* [Page extract]
--- START ---

# Packing and Crating > Crating Materials, Hardware and Methods >  Trying to pack a "not so normal" quilt

## egenalo

I'm going to be packing up a show of local artists work that has a quilt in it. I want to pack it better than how it came in, which was carried unwrapped by hand in the rain. If it were a normal quilt I would roll it with tissue paper in between  and have an outer layer of muslin and poly to protect it. The catch is that the quilt also has painted canvasses sewn to it. In that case should I still be able to roll it if I replace the tissue with glassine or another comparable material or is there some other way that I am not thinking of? I wouldn't worry about packing it if this was a one and done show but it will be traveling to a few different venues and I hate for something to happen to it.  Any input is greatly appreciated.

-Erik

----------


## egenalo

I just realized that I posted this in the wrong place. Please ignore my blunder and please delete. I have re-posted it in the correct place.

--- END ---

* [Input data]
--- START ---

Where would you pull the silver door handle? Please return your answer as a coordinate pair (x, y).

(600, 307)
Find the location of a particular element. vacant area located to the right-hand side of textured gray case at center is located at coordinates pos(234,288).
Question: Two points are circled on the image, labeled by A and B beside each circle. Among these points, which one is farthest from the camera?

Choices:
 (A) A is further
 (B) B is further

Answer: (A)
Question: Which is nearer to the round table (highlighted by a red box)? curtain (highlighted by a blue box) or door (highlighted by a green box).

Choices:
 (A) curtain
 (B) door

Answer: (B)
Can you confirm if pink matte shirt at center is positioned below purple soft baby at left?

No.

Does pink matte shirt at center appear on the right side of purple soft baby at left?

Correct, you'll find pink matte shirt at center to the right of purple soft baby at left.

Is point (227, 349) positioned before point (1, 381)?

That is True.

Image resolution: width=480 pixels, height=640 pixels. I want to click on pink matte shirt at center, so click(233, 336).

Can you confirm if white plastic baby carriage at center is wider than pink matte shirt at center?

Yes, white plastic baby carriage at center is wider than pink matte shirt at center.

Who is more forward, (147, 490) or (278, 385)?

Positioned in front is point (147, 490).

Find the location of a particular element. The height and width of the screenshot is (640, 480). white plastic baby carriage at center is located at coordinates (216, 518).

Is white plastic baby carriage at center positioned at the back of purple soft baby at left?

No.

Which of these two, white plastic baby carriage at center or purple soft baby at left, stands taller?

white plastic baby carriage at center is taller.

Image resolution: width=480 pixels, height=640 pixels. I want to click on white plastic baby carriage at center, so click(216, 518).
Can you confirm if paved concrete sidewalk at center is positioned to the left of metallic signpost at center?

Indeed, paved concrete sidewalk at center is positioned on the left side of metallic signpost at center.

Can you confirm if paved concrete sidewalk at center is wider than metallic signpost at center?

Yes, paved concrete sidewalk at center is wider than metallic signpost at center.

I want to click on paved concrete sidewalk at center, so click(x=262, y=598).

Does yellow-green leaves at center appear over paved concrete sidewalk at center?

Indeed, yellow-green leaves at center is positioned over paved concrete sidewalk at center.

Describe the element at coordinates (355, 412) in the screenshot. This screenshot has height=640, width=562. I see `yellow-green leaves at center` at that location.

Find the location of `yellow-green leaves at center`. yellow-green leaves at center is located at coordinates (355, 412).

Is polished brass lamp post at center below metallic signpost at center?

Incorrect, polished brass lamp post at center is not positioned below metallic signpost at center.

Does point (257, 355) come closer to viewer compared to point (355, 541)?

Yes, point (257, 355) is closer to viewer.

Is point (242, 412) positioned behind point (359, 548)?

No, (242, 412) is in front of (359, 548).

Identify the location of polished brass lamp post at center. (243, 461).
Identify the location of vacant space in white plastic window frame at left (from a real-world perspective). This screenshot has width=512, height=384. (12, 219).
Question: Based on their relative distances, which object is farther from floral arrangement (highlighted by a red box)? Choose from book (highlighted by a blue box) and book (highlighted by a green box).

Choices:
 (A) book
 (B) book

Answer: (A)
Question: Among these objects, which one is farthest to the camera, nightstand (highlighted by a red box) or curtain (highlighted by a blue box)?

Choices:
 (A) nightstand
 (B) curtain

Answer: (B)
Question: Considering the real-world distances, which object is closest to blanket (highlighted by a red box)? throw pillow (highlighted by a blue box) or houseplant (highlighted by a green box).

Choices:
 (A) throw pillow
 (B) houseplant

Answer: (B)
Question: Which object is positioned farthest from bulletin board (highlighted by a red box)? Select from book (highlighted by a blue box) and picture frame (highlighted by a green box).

--- END ---

* [Task instructions]
1. In the thread about packing the quilt, how did the quilt arrive for the show?
2. Go on with the thread about packing the quilt, starting after its final post.

* [Task-by-task answers]
1. It was carried by hand, unwrapped, in the rain.

2.
----------


## tom@okeeffe.com

Hi Egenalo
Are you trying to keep it rigid, with less acute curves so as not to crease the canvas whilst rolling? If I’m I’m seeing this correctly, I would prep a small tube lined in tyvek or poly and then roll it in tyvek as it would prove to be more reusable than rippy tearie old glassine. Then finish it off with a reusable custom exterior box. Either card or even better foamcor.

----------


## egenalo

Thank you for the information. The quilt has been delivered safely to it's next destination.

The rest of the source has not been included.